Barack Obama – the sitting president of the United States – admits on the public record that he doesn’t think marijuana is more dangerous than alcohol. Chris Christie says “we will end the war on drugs,” and Rick Perry wants to move towards decriminalization. (Yes, that means the moderate/establishment wing, the evangelical wing, and the libertarian wing of the Republican Party are all now moving in this direction.) Obama’s attorney general Eric Holder wants to reduce drug-related sentencing, and conservatives at CPAC are arguing that it’s actually conservative to put fewer people in prison for drugs so we can reduce government spending on prisons, reduce government intrusion in our personal lives, and reduce crime by stopping the inevitable networking of non-violent drug dealers that leaves them no job options when they get out besides the violent skills they picked up in prison.

All of this is music to my ears.

The cynic would say these politicians are just responding to reality and the shifting opinions of the electorate. It’s true that public polling on marijuana legalization has approached and fully crossed the 50% threshold in recent years. It’s true that tight budgets and bloated prisons, combined with renewed small-government fervor, are incentivizing enough common sense to begin to shift power away from the “prison industrial complex.”

These kinds of explanations are likely enough, but I wonder if that’s the whole picture. After all, it’s easy to find polls on other topics that haven’t created such a shift in the rhetoric of both major parties. So here is my pet theory: Perhaps it has something to do with the growing threat of libertarian politics.

What threat, you may say?
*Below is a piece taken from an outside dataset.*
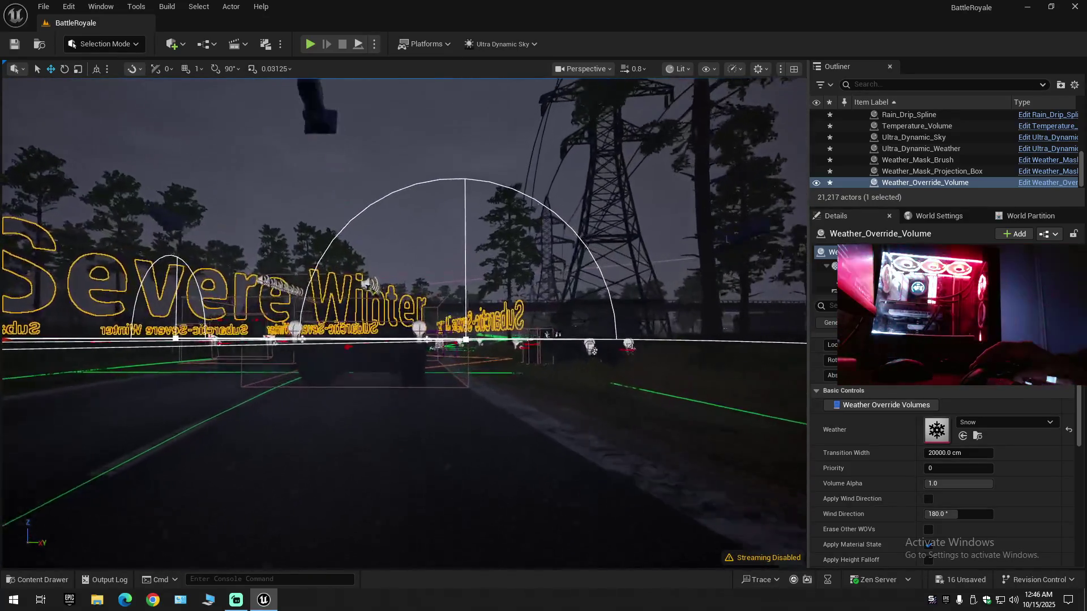
pyautogui.press('w')
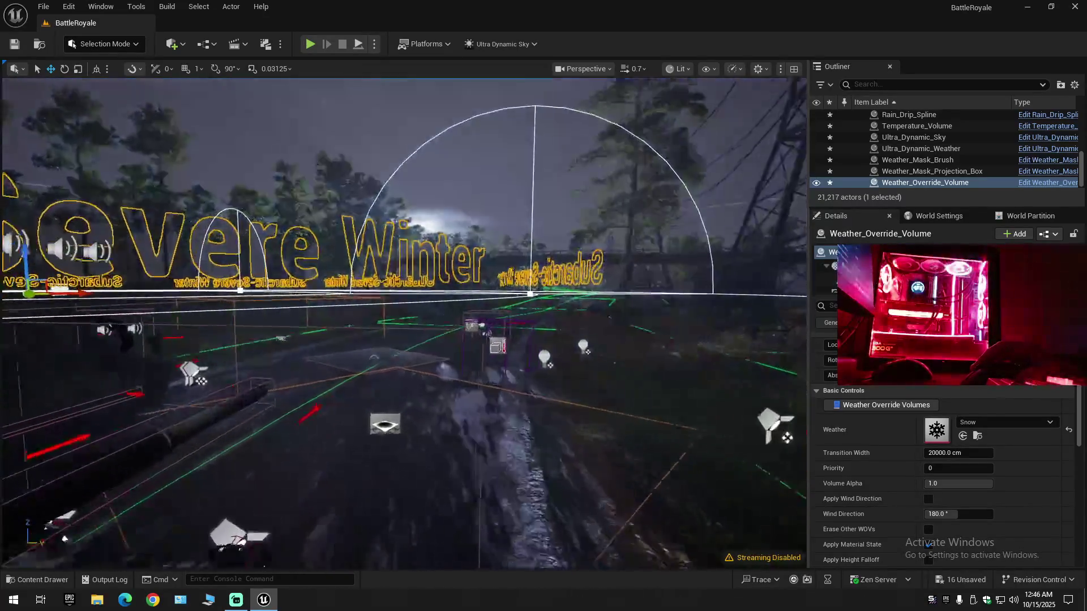
pyautogui.press('w')
pyautogui.scroll(-1, 403, 322)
Didn’t Gary Johnson only get about 1% of the vote in 2012? Where is the Libertarian Party coming close to winning even statewide elections anywhere? My argument is not that they are winning (outside the Republican Party, that is), but that they are picking up enough votes that both Democrats and Republicans are starting to worry about them.
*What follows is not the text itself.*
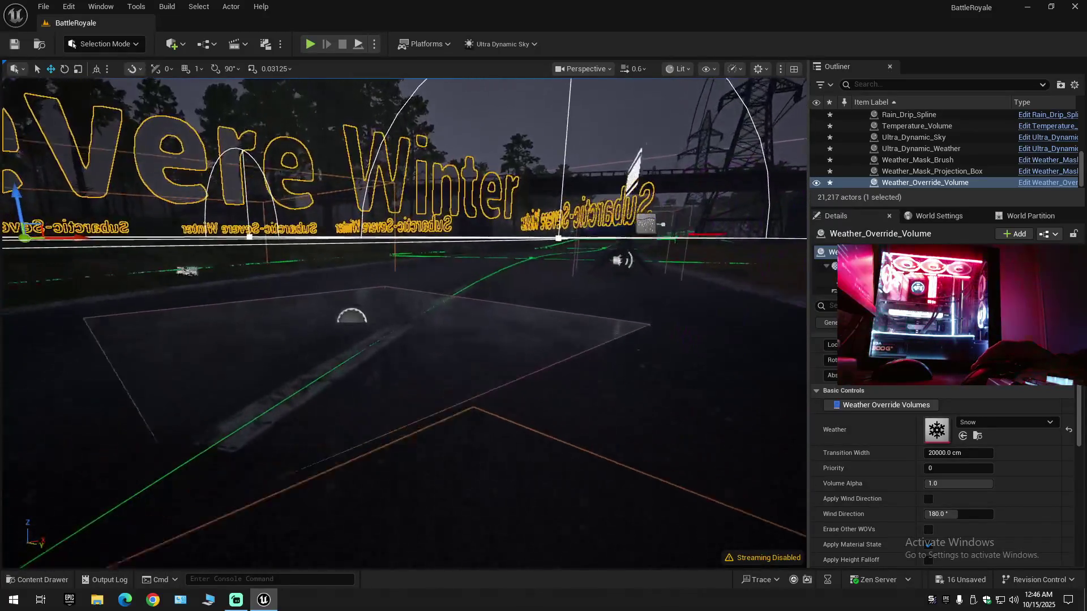
pyautogui.press('a')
In this month’s special election for FL-13, the Libertarian candidate picked up 4.8% of the vote in what appears to be the first time they fielded a candidate there. I haven’t done an extensive analysis, but there appear to be multiple districts in 2012 where the Libertarian candidate out-performed the difference between the two major parties, potentially tipping races in both directions.

Most game theory political analysis focuses on how the shifting whims of the electorate affects the two major parties (in this case, since the electorate is allegedly becoming “more liberal,” pitting claims that this means the Republican Party is doomed against more boring claims that the party will simply become more liberal as well. But perhaps that analysis is too simple, and there’s a third player here. Perhaps a growing libertarian presence is also influencing both parties to become more libertarian to reduce the risk of those candidates spoiling races for either of them.

At least that’s what almost seems to be happening with the War on Drugs.